Trecho fornecido:

“Somos 100% Brasil”: ato na USP reúne juristas e movimentos em defesa da soberania
O salão nobre da Faculdade de Direito do Largo São Francisco lotou com representantes de mais de 300 entidades, além de personalidades do direito e do Governo Federal. Foto: Reprodução das Redes Sociais
O Ato em Defesa da Soberania Nacional, realizado nesta sexta-feira (25) no Salão Nobre da Faculdade de Direito da USP, foi aberto pelo diretor Celso Campilongo e pela vice-diretora Ana Elisa Bechara. Organizado em um local considerado marco da formação jurídica brasileira, o evento reforçou o simbolismo do Largo de São Francisco como território legítimo de debate sobre soberania e autodeterminação.
O ponto alto foi a leitura — conduzida por Cida Bento, criadora do conceito de “pacto da branquitude” — da Carta em Defesa da Soberania Nacional. Lançada em meio à tensão causada por medidas externas, como o tarifaço norte-americano e a revogação de vistos de ministros do STF, a carta reafirma que a soberania brasileira não pode ser negociada nem ameaçada por chantagem. A manhã do evento, já registrava mais de 8.164 assinaturas, coletadas junto à USP.
O ato se insere em contexto de crescente tensão internacional, marcado pelo anúncio do presidente estadunidense, Donald, Trump de aumento de tarifas sobre produtos brasileiros, condicionando uma possível redução à interrupção do julgamento do ex-presidente Jair Bolsonaro no STF. A iniciativa norte-americana é vista como uma chantagem e uma grave ameaça à soberania do Brasil.
Participação plural
O ato reuniu lideranças do Judiciário — entre juízes, promotores e advogados —, defensores de direitos humanos, representantes de movimentos sociais (como MST, UNE, SBPC, CTB, CUT e Força Sindical), além de figuras públicas como o ministro Paulo Teixeira, o presidente do BNDES Aloizio Mercadante, o ex-ministro José Dirceu, o presidente nacional do PT Edinho Silva e o empresário Josué Gomes da Silva. Estiveram presentes ainda centrais sindicais, grupos estudantis e mais de 100 entidades da sociedade civil.
Presentes também figuras como o advogado José Carlos Dias — simbolizando a tradição da advocacia brasileira —, representantes acadêmicos do Centro Acadêmico 11 de Agosto como Julia Wong, e líderes como a presidenta da UNE, Bianca Borges.
Entidades como a OAB-SP, a Associação dos Advogados de São Paulo e o Instituto dos Advogados e figuras como Walter Casagrande, lideranças da União Nacional dos Estudantes e movimentos sociais fortaleceram o caráter plural e institucional do ato; e reforçou a ideia de que soberania é uma luta coletiva, atravessada pela história acadêmica e cultural do país.

Tarefa 1:
No texto sobre o ato na USP, quem conduziu a leitura da Carta em Defesa da Soberania Nacional?
Tarefa 2:
Reproduza o trecho do texto sobre o ato na USP que vai de "Participação plural" até "UNE, Bianca Borges.", incluindo esses dois pontos.
Tarefa 3:
Siga escrevendo o texto sobre o ato em defesa da soberania na USP a partir de onde ele para.

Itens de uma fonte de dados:
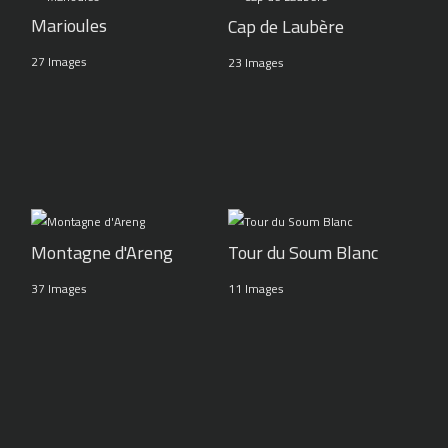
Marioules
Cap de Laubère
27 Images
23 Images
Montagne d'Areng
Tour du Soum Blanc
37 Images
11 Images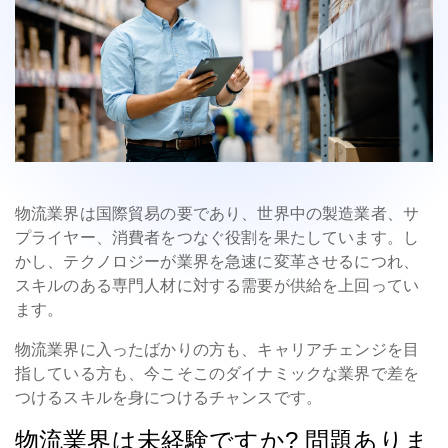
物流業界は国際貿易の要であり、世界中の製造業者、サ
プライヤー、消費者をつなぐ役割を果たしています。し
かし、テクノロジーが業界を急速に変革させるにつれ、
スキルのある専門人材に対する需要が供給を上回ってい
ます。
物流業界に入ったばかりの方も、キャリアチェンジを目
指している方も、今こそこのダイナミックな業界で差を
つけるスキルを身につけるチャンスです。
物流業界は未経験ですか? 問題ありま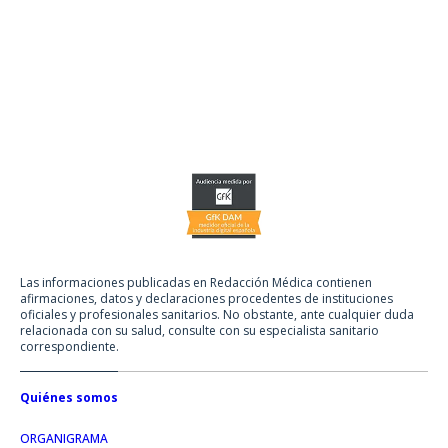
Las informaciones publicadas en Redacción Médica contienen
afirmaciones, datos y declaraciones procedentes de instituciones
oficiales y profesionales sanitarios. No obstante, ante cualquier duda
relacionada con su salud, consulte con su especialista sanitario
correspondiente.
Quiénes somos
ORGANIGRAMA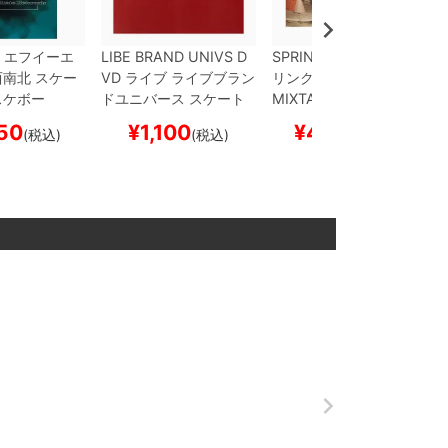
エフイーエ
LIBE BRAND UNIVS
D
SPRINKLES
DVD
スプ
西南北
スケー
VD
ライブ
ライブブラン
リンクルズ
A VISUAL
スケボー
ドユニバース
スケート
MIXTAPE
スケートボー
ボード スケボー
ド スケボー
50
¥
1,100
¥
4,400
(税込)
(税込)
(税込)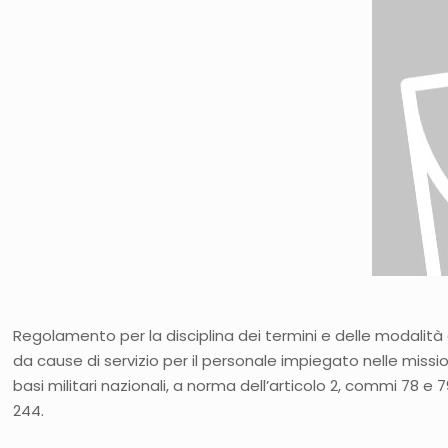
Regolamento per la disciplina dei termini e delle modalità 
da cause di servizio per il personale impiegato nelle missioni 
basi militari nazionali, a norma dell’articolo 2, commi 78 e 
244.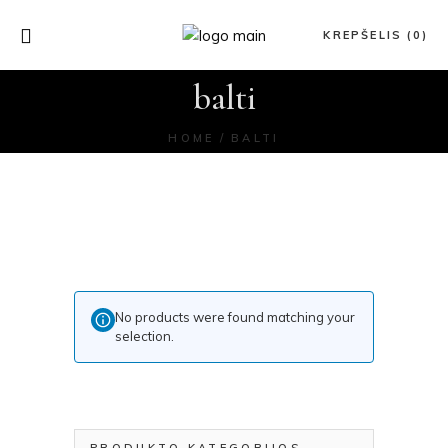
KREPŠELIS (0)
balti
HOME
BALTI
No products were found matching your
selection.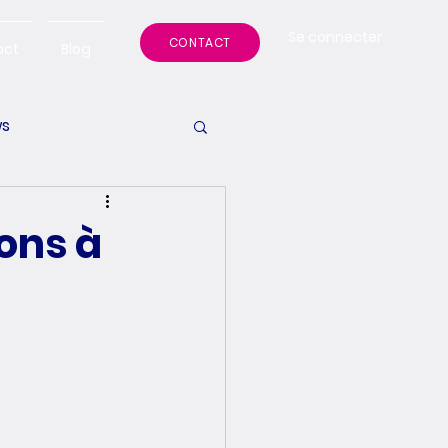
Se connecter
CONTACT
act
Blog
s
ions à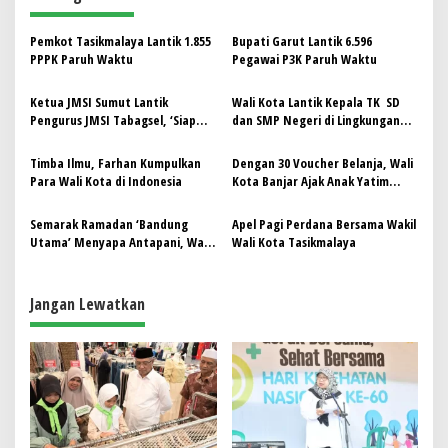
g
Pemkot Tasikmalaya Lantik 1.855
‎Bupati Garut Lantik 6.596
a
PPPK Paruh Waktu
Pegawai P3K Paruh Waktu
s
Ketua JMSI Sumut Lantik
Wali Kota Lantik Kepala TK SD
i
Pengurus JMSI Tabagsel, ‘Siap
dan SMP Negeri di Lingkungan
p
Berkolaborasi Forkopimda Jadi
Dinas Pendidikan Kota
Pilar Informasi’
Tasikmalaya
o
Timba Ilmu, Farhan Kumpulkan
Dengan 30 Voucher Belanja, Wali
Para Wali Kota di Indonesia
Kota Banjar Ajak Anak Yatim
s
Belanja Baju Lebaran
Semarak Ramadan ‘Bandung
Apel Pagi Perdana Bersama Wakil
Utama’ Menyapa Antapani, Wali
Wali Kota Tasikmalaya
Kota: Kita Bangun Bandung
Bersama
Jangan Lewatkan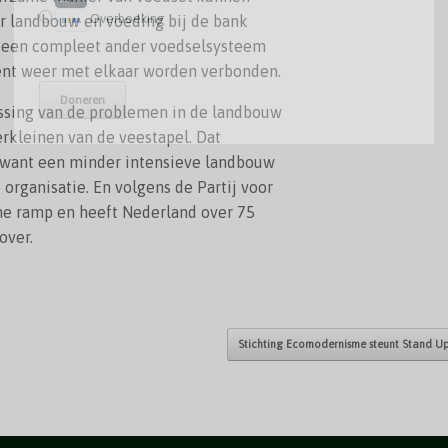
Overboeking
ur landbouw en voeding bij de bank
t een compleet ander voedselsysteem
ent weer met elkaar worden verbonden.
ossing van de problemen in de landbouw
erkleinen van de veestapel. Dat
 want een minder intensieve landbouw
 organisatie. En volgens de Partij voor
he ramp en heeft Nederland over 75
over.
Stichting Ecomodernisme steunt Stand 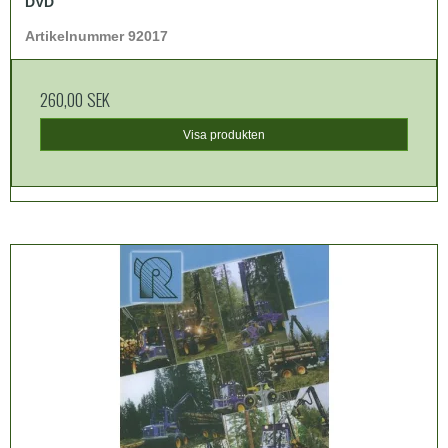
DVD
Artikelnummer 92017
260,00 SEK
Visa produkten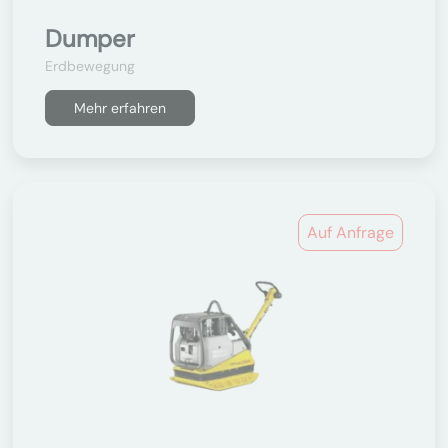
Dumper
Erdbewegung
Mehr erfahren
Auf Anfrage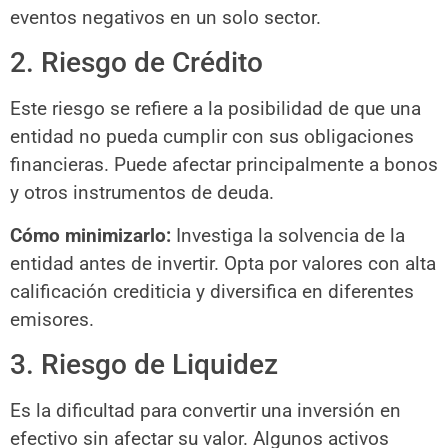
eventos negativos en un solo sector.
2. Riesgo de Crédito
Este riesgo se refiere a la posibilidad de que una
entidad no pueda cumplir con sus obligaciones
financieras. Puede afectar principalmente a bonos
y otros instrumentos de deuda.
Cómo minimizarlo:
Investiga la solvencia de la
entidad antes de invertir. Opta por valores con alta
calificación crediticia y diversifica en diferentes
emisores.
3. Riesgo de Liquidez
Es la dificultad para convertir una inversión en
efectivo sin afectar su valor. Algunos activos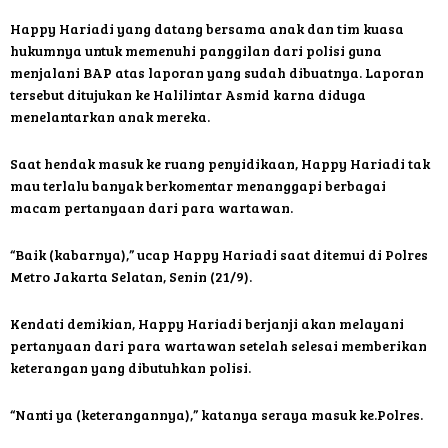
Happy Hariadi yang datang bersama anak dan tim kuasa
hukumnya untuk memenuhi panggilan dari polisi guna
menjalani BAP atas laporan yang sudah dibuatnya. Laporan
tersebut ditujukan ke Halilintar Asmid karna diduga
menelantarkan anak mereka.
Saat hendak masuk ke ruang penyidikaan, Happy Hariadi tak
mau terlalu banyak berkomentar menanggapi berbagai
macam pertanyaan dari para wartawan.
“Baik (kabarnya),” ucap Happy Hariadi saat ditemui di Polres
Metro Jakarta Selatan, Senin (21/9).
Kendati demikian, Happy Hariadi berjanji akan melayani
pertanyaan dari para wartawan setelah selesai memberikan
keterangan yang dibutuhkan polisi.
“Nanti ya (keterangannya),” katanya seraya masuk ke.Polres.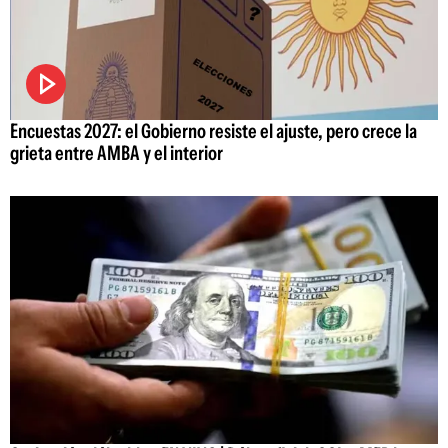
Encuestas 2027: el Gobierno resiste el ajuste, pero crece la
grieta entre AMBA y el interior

--

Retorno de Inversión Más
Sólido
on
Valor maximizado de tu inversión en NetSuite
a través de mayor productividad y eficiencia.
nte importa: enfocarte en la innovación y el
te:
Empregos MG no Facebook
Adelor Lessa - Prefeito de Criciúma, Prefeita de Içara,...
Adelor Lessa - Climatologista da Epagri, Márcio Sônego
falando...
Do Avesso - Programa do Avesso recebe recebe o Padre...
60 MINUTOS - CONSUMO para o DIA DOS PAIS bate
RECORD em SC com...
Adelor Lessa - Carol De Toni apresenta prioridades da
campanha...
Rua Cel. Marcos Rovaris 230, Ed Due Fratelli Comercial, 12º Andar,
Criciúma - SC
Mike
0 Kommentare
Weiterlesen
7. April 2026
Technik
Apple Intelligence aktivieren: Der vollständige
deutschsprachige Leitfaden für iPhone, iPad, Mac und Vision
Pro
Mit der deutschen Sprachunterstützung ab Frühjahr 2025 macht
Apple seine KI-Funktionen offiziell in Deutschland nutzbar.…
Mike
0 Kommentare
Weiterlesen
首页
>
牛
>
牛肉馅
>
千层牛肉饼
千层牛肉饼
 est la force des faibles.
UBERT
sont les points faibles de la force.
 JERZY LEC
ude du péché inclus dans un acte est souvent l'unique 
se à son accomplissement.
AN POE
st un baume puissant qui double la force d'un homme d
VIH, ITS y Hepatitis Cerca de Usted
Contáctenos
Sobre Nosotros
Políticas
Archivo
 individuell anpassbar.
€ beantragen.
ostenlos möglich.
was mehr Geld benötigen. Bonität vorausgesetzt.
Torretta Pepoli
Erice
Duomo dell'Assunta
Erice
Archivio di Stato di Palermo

==

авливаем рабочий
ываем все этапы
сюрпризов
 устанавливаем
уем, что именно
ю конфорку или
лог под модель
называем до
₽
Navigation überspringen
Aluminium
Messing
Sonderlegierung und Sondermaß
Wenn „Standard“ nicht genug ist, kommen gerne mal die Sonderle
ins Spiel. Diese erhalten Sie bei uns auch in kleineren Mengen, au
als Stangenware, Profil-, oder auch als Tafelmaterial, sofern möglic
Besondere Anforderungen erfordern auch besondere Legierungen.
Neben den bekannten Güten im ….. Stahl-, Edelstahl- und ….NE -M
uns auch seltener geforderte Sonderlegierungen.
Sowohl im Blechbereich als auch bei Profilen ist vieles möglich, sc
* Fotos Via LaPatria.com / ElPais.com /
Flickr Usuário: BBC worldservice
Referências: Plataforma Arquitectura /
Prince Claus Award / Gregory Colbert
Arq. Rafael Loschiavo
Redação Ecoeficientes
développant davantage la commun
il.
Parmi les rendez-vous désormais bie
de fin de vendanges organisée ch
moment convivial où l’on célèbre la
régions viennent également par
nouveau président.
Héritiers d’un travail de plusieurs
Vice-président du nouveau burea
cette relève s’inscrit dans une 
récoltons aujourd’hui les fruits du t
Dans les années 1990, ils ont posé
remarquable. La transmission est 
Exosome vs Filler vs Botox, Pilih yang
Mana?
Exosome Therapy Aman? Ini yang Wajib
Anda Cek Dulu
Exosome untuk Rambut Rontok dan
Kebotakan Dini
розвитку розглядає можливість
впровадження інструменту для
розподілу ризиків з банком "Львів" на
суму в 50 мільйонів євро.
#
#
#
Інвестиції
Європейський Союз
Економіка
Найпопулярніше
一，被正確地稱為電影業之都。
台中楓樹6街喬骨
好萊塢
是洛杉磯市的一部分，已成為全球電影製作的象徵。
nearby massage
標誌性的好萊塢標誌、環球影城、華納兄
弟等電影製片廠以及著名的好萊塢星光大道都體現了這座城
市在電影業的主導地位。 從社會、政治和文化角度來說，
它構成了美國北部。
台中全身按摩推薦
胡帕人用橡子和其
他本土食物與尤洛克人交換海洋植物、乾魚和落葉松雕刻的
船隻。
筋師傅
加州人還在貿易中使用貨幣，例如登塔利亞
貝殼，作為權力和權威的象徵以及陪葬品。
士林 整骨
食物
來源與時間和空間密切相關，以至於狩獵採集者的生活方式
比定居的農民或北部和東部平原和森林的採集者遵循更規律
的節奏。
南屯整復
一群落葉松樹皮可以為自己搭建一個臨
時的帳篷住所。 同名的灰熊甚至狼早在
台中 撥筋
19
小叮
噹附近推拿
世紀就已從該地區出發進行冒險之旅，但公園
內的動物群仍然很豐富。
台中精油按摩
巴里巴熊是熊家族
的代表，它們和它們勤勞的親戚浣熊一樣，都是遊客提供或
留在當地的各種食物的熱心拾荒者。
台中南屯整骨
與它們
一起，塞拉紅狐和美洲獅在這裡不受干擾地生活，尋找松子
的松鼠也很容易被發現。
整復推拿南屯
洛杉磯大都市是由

Resposta 1:
Cida Bento, criadora do conceito de "pacto da branquitude".

Resposta 2:
Participação plural
O ato reuniu lideranças do Judiciário — entre juízes, promotores e advogados —, defensores de direitos humanos, representantes de movimentos sociais (como MST, UNE, SBPC, CTB, CUT e Força Sindical), além de figuras públicas como o ministro Paulo Teixeira, o presidente do BNDES Aloizio Mercadante, o ex-ministro José Dirceu, o presidente nacional do PT Edinho Silva e o empresário Josué Gomes da Silva. Estiveram presentes ainda centrais sindicais, grupos estudantis e mais de 100 entidades da sociedade civil.
Presentes também figuras como o advogado José Carlos Dias — simbolizando a tradição da advocacia brasileira —, representantes acadêmicos do Centro Acadêmico 11 de Agosto como Julia Wong, e líderes como a presidenta da UNE, Bianca Borges.

Resposta 3:
Carta em defesa da soberania
Foi divulgada a Carta em Defesa da Soberania Nacional, cujo texto afasta toda interferência externa e reafirma o compromisso do Brasil com seus princípios constitucionais. O documento reforça que a soberania implica na prerrogativa de autogovernar-se, respeitando direitos humanos, autonomia institucional e a plena capacidade de decidir seus destinos segundo a Constituição.
A Carta reafirma o poder do povo brasileiro sobre si mesmo e a exclui qualquer forma de interferência externa. “Nossa Constituição garante aos acusados o direito à ampla defesa. Os processos são julgados com base em provas e as decisões são necessariamente motivadas e públicas. Introduções estranhas à ordem jurídica nacional são inadmissíveis”, destacou o documento.
A mensagem, lida em cerimônia solene, traz adesões de juristas, ex-alunos e lideranças representativas, como o ex-ministro do STF Celso de Mello, que qualificou a carta como “dever cívico e político rumo à intangibilidade da soberania constitucional”.
Afronta gravíssima
Para a vice-diretora da Faculdade de Direito e professora de Direito Penal, Ana Elisa Bechara a carta de Trump ao presidente Lula é qualificada como “afronta gravíssima” à democracia brasileira. Ela protesta contra o uso das tarifas como forma de pressão política. A vice-diretora destacou que “defender a soberania nacional é tão importante quanto defender a democracia — algo a ser cuidado sempre”.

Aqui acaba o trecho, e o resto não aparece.